Smock mill in Friesland, Netherlands

De Hoop (The Hope) is a smock mill in Readtsjerk, Friesland, Netherlands which was built in 1911. The mill has been restored to working order. It is listed as a Rijksmonument.

==History==
De Hoop was originally built in 1863 at Scharmer, Groningen. The mill was moved 2 km in 1895 and was moved to Readtsjerk in 1911, replacing an earlier mill on the site. In 1961, the mill was mechanised, with a new steel Archimedes' screw replacing the former wooden one. A diesel engine was installed. The engine was later removed and installed in the Wijnsermolen, Wyns. The mill was fitted with Patent sails, which were replaced by Common Sails in 1969. De Hoop was sold to Stichting De Fryske Mole on 17 May 1972, the 3rd mill acquired by that organisation The mill is used to train people in the art of working windmills. In September 2010, the mill required repairs to its foundations. These required the temporary removal of the Archimedes' screw. The mill is listed as a Rijksmonument, №11697.

==Description==

De Hoop is what the Dutch describe as a Grondzeiler.

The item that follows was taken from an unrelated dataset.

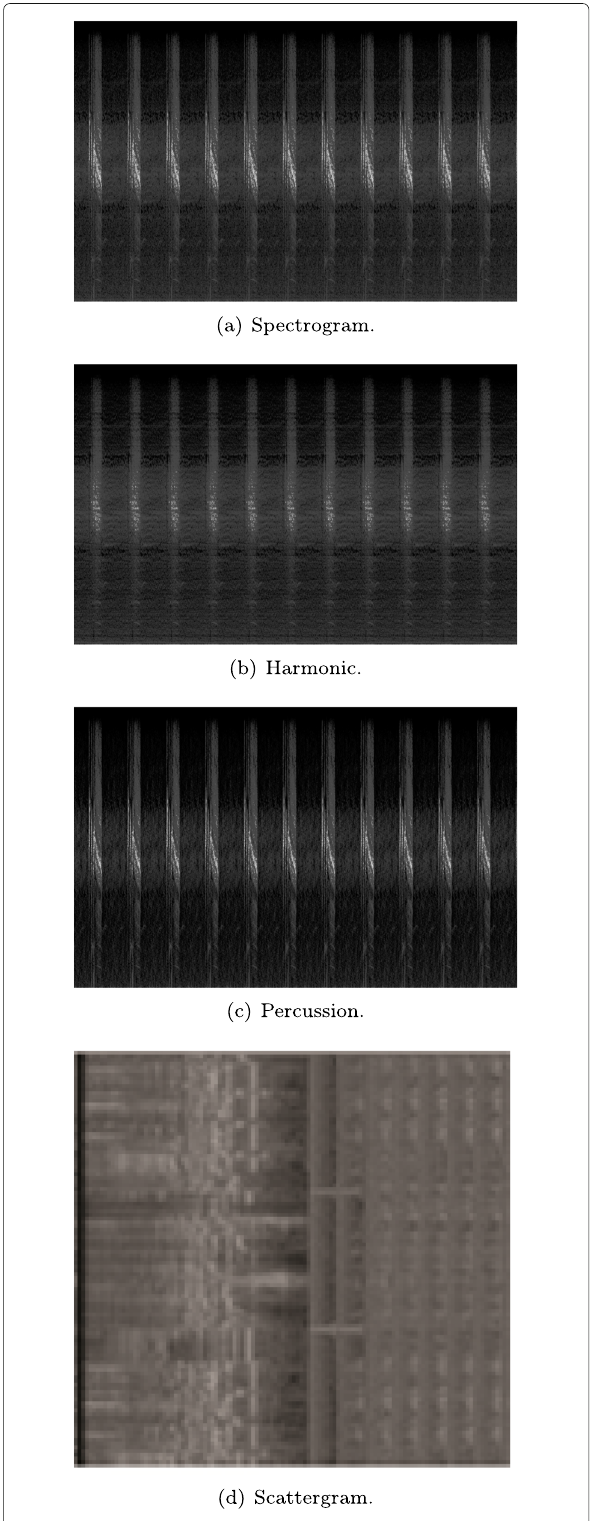
Fig. 2 Four types of audio images extracted from the audio signals. In all representation, the horizontal axis regards to time, and the vertical axis regards to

It is a two-storey smock mill on a single storey base. There is no stage, the sails reaching almost to ground level. The mill is winded by tailpole and winch. The smock and cap are thatched. The sails are Common sails. They have a span of 20.50 m.The sails are carried on a cast iron windshaft, which was probably cast by H J Koning of Foxham, Groningen in 1991.. It also carries the brake wheel which has 59 cogs. This drives the wallower (30 cogs) at the top of the upright shaft. At the bottom of the upright shaft there are two crown wheels The upper crown wheel, which has 43 cogs drives an Archimedes' screw via a crown wheel. The lower crown wheel, which has 38 cogs is carried on the axle of an Archimedes' screw, which is used to drain the polder. The axle of the screw is 61 cm diameter and 5.80 m long. The screw is 1.34 m diameter. It is inclined at 15.5°. Each revolution of the screw lifts 844 L of water.

==Public access==
De Hoop is open to the public by appointment.